Here's where I went wrong: misinterpreting the advice of some guy headed out to Sandy Headwall, I started up a spicier variation just right of that big round, light colored gendarme and from there followed the footsteps and path of least resistance up right instead of downclimbing back left to the couloir. At that point I was still convinced that I was on route: the next runnel was wide and mellow enough to be a tiny couloir, that first step could be described as some sort of hourglass, and maybe the snow was just icier than I'd anticipated.
Last time I was able to sit down or access my backpack for a while:
I spent the next three hours being very calm and trying not to die. Snowboard boots perform very poorly when front pointing. I think I'd have been comfortable soloing the route on that day with rigid boots and a second ice tool.. is that insane? I'm sure it depends on conditions, but the ice seemed very secure and I didn't see any significant icefall.
Found a secure place to stop:
Now for the self criticism:
I could have aborted the climb after I forgot my boots
I could have spent another pound to pack a second ice tool, as I'd originally considered.

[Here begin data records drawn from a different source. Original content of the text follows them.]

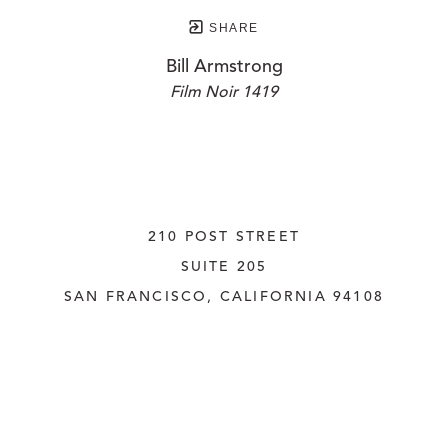
SHARE
Bill Armstrong
Film Noir 1419
210 POST STREET
SUITE 205
SAN FRANCISCO, CALIFORNIA
 94108
UNITED STATES
415.956.3560
INQUIRE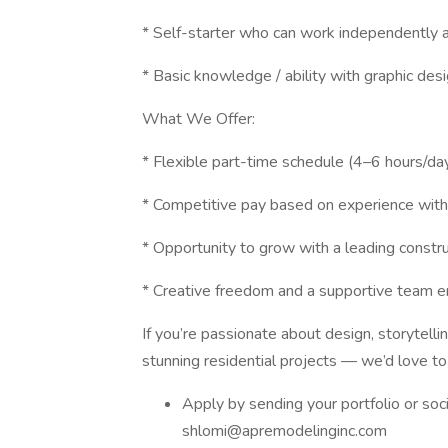
* Self-starter who can work independently 
* Basic knowledge / ability with graphic desi
What We Offer:
* Flexible part-time schedule (4–6 hours/da
* Competitive pay based on experience wit
* Opportunity to grow with a leading const
* Creative freedom and a supportive team 
If you’re passionate about design, storytell
stunning residential projects — we’d love to
Apply by sending your portfolio or so
shlomi@apremodelinginc.com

That would have been wise on an unknown route.
I could have checked a photo of the route before starting up. I'm not sure that necessarily would have helped, the aerial photos only make sense now that I've spent time on that side.
I could have downloaded a GPS track, but I hate the way that abstracts a mountain to a set of canonical routes.

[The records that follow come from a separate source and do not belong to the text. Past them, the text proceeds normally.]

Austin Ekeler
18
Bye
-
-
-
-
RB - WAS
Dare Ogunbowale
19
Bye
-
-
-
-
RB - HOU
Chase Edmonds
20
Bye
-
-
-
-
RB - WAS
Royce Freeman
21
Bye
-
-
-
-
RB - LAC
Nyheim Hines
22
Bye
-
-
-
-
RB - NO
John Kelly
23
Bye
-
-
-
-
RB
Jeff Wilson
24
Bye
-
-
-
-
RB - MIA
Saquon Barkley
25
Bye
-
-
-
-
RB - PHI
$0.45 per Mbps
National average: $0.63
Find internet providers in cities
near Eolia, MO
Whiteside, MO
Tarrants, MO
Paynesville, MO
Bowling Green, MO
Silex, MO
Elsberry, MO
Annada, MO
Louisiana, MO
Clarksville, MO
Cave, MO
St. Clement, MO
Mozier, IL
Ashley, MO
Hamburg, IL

I shouldn't have deviated from my plan, trying that guy's variation.
I could have turned around after the first ice step, but I may have made the right choice continuing up - the ice was manageable, and more predictable than the looser stuff I'd ascended.
I think that being without a rope was dangerous, more than being alone. Would I have made better decisions or been safer if I'd set out to solo Leuthold with a partner? If I had fallen, I don't think that prompt (-ish, after downclimbing) first aid would have been of much use.
With regard to travelling alone, I'm glad I did this, it's everything I love about mountaineering x2: the sense of remoteness, solitude, self-sufficiency and consequence. I'm still figuring out what level of risk I'm willing to accept.